The FCA (Financial Conduct Authority) is the financial services regulator in the UK. They are about to launch the ‘Travel Rule’ on 1st September 2023 for crypto assets. This should bring greater transparency to crypto asset transfers.
That sounds good, right? So, why is there controversy over this rule? So, let’s dive in and see what the FCA plans to do with this Travel Rule.
What Is the Travel Rule by the FCA?
In July 2022, the UK saw a change in its money laundering legislation. We can find the origin of this change in October 2021. That’s when the Financial Action Task Force (FATF) updated their VASP guidance. These are Virtual Assets and Virtual Asset Service Providers. The FATF is an international standard-setter.
— Financial Conduct Authority (@TheFCA) August 17, 2023
This update included Recommendation 16. This states that: “You need to accompany crypto asset transfers with identifiable originator and beneficiary information.” This is very much like the Travel Rule by the FCA. This rule states that: “Crypto asset businesses in the UK must collect, verify and share information about crypto asset transfers.”
In June, the FATF highlighted that there should be no delays in implementing this Travel Rule. Citing that this could cause all kinds of challenges. As a result, this is what the FCA expects crypto asset firms in the UK to follow, as of 1st September 2023:
- Take all reasonable steps and exercise all due diligence to obey the Travel Rule.
- Firms remain responsible for achieving compliance with the Travel Rule. Even when they use third-party suppliers.
- Fully comply with the Travel Rule when sending or receiving a crypto asset transfer to a firm that is in the UK. This also includes any jurisdiction that has implemented the Travel Rule.
- Regularly review the implementation status of the Travel Rule in other jurisdictions.

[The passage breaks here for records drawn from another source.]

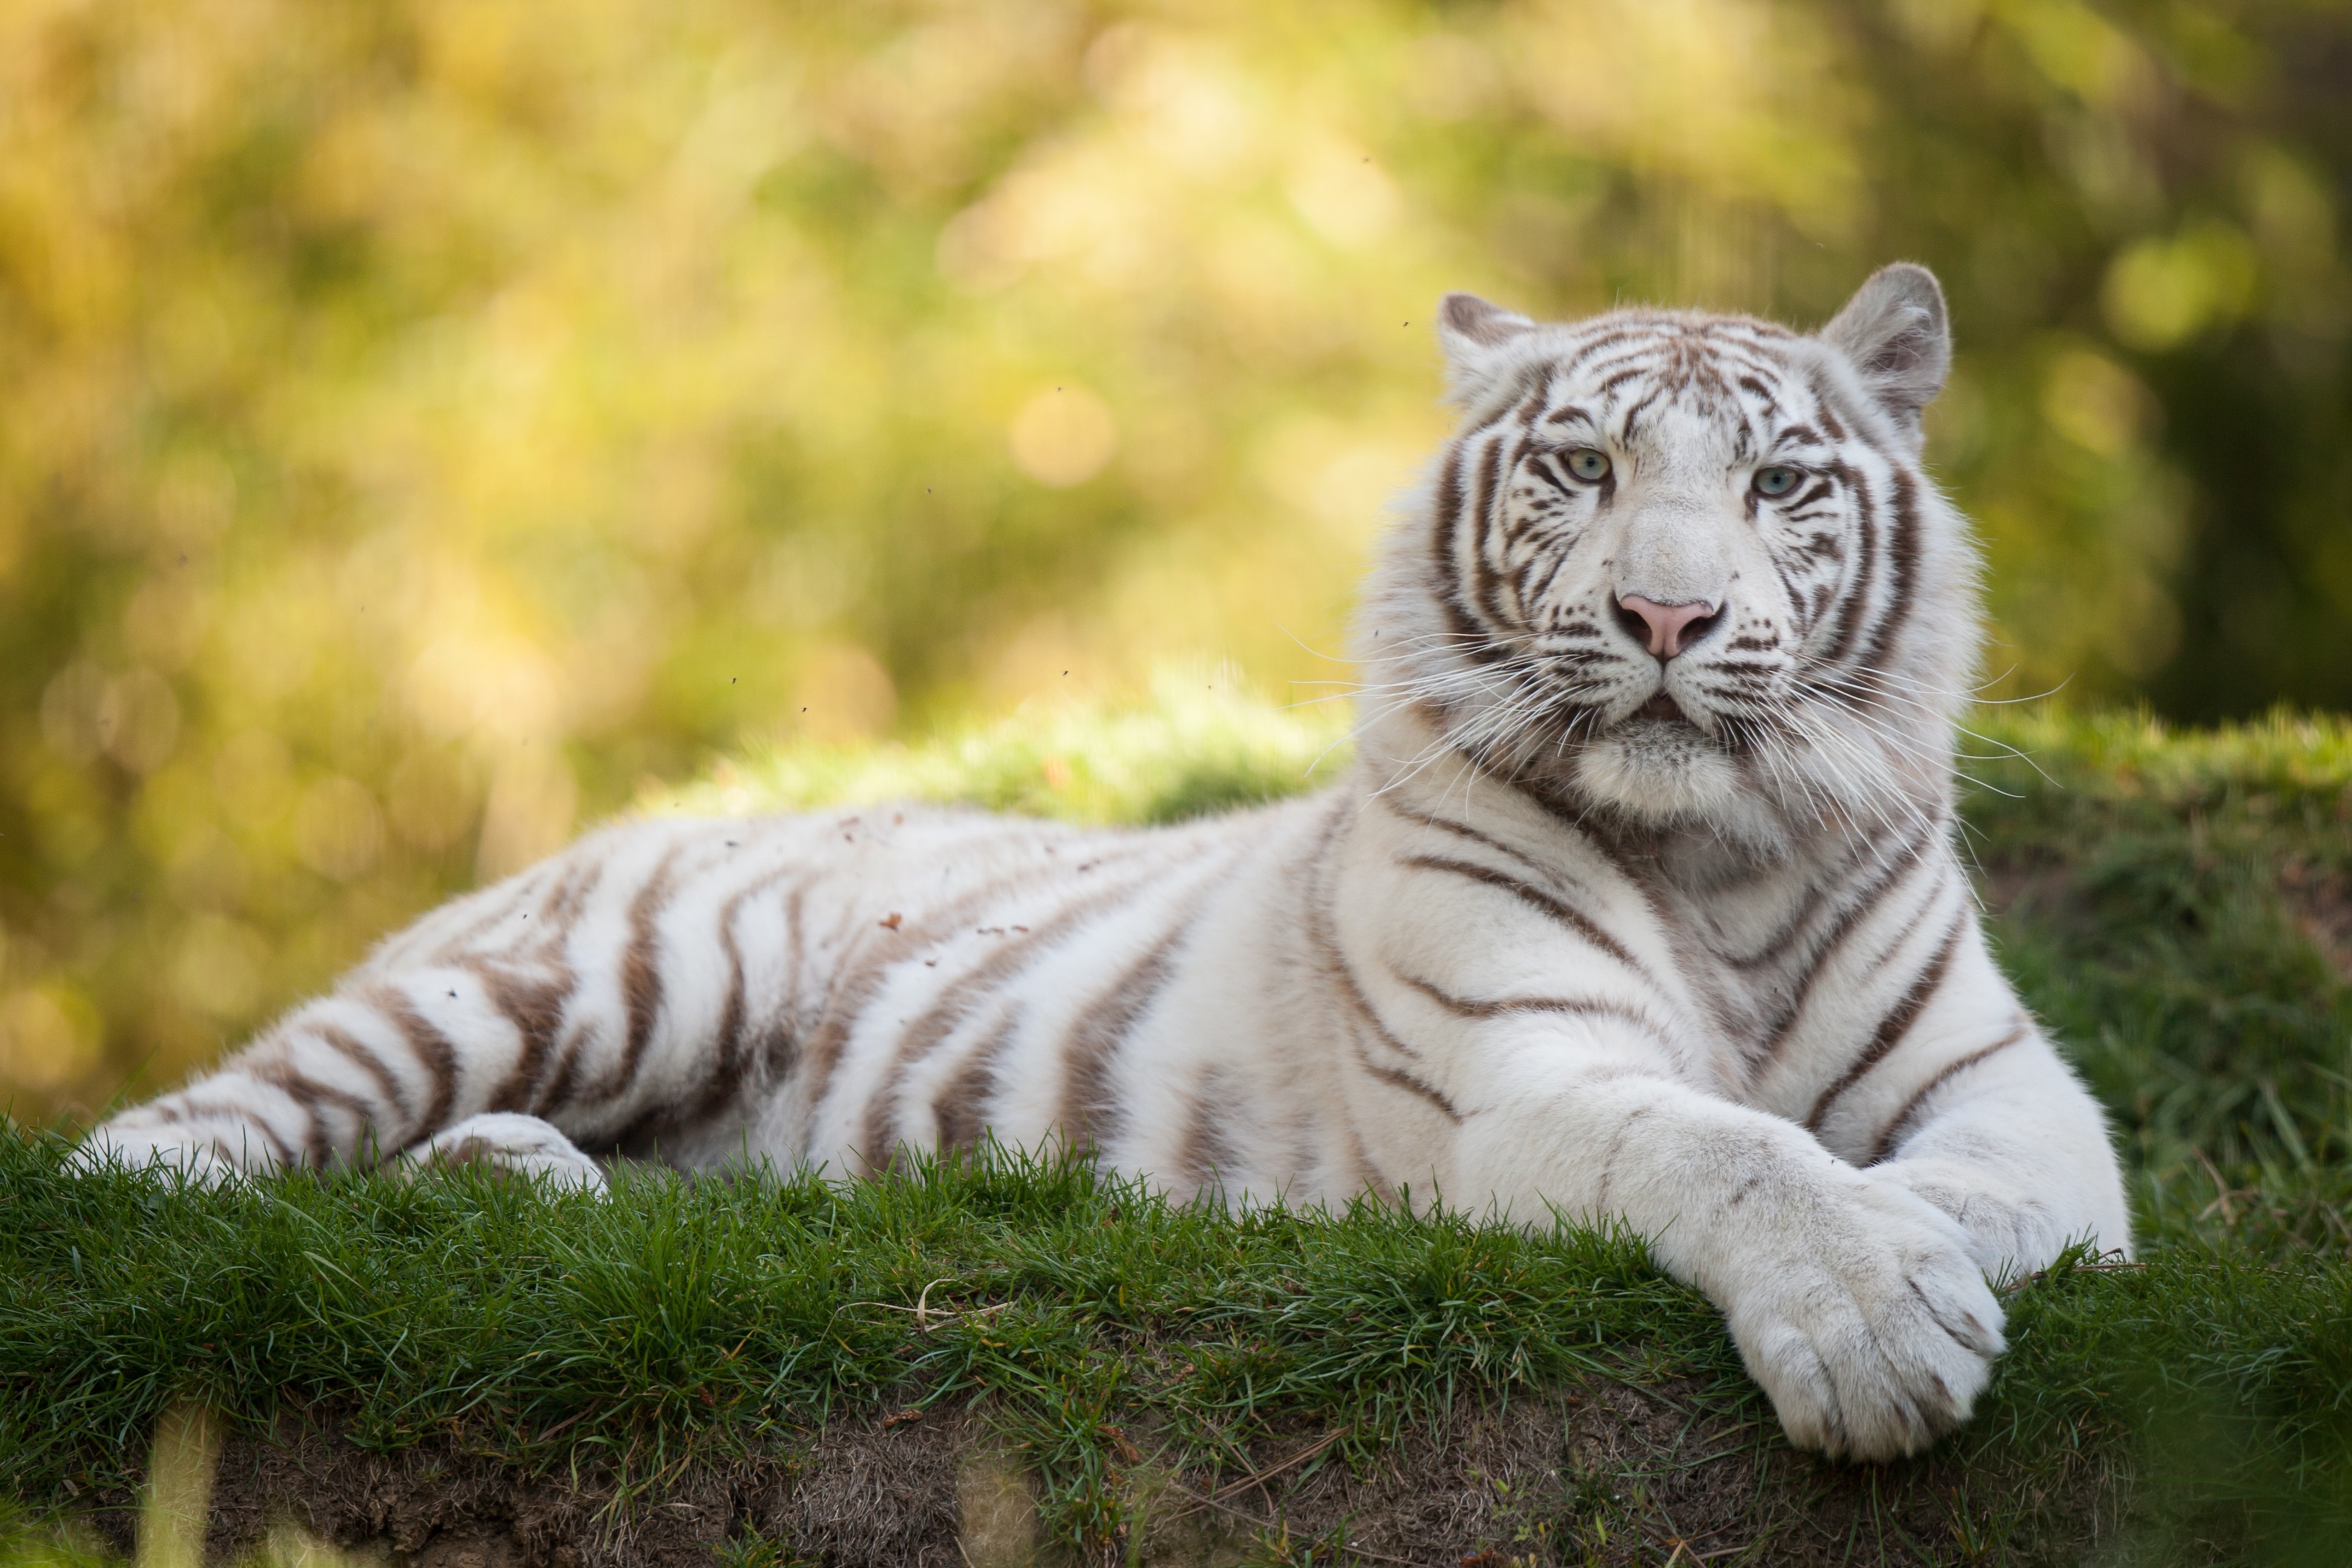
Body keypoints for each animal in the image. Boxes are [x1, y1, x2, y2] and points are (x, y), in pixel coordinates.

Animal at [77, 264, 2132, 1462]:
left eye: (1781, 482)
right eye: (1580, 470)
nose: (1667, 614)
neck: (1721, 868)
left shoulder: (2021, 1102)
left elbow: (1981, 1191)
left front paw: (1921, 1260)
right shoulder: (1519, 1082)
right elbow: (1728, 1147)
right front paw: (1873, 1320)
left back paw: (517, 1188)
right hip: (600, 977)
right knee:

Adapt business processes as appropriate.
Sending or Receiving Transfers to Jurisdictions Without Travel Rule
When sending transfers:
- UK crypto firms should take all reasonable steps to receive this information.
- In case that’s not possible, they still need to collect and verify the information that the MLR requires. That’s the Money Laundering Regulations. Before they make a transfer, they need to store this information.
When receiving transfers:
- Missing or incomplete information. The UK firm must check the Travel Rule status in said country.
- The UK firm must now assess if they want to make the funds available to the beneficiary.
ICYMI: UK firms must take ‘reasonable steps’ to comply with crypto Travel Rule, FCA sayshttps://t.co/kmkgcMVqp7
— The Block (@TheBlock__) August 17, 2023
Why Is the Travel Rule So Controversial?
The Travel Rule finds its origins in wire transfers. However, wire transfers differ fundamentally from crypto transfers. A wire transfer uses a TradFi institution like a bank. On the other hand, for a crypto transfer, you use a pseudonymous wallet. As a result, crypto transfers don’t have or offer the same information as a SWIFT transfer.
Two senior associates at Clifford Chance LLP wrote an article about the Travel Rule. This was already back in December 2021. They pointed out a variety of reasons why this wouldn’t work well for crypto assets. To carry out a crypto transfer, you need the following information:
- A private key. This verifies the transfer in the sender’s wallet.
- The recipients’ wallet address.
So, what is not included, are the following:
- The name of the wallet owner.
- The name of the beneficiaries’ wallet.
- Location of recipients’ wallet.
In other words, you can’t locate the sender’s wallet. You also don’t know whether the sender is an individual a company or a firm. There are more factors to consider. A SWIFT transfer goes through a system that only a financial institution can access. However, a crypto transfer doesn’t need to go through an exchange. You can transfer assets peer-to-peer. The picture below shows a recap of the required information for a crypto transfer.
As a result, P2P transfers are not included in the Travel Rule. However, a UK-based crypto firm has no reliable way to find out if they’re dealing with an individual or a firm. They also don’t know the wallet’s location. Even in case the wallet owner provides this information, how can they confirm this?
So, the Travel Rule seems to work well for centralized institutions. However, for a pseudonymous transaction, this doesn’t work too well. Furthermore, it took over a decade to install a system that worked for TradFi. Think of SWIFT. For crypto assets, there’s not that much time allowance to put an adequate system in place. Rather, the FCA tries to enforce a system in the crypto space, that’s meant for a different financial sector. That’s TradFi and fiat transactions.
The FCA is about to introduce the Travel Rule for crypto assets. This rule has its origins in TradFi and fiat transactions. It works well for centralized institutions. However, for pseudonymous crypto transfers, it doesn’t work that well. Nonetheless, the FCA plans to launch the Travel Rule as of 1st September 2023 for the crypto space.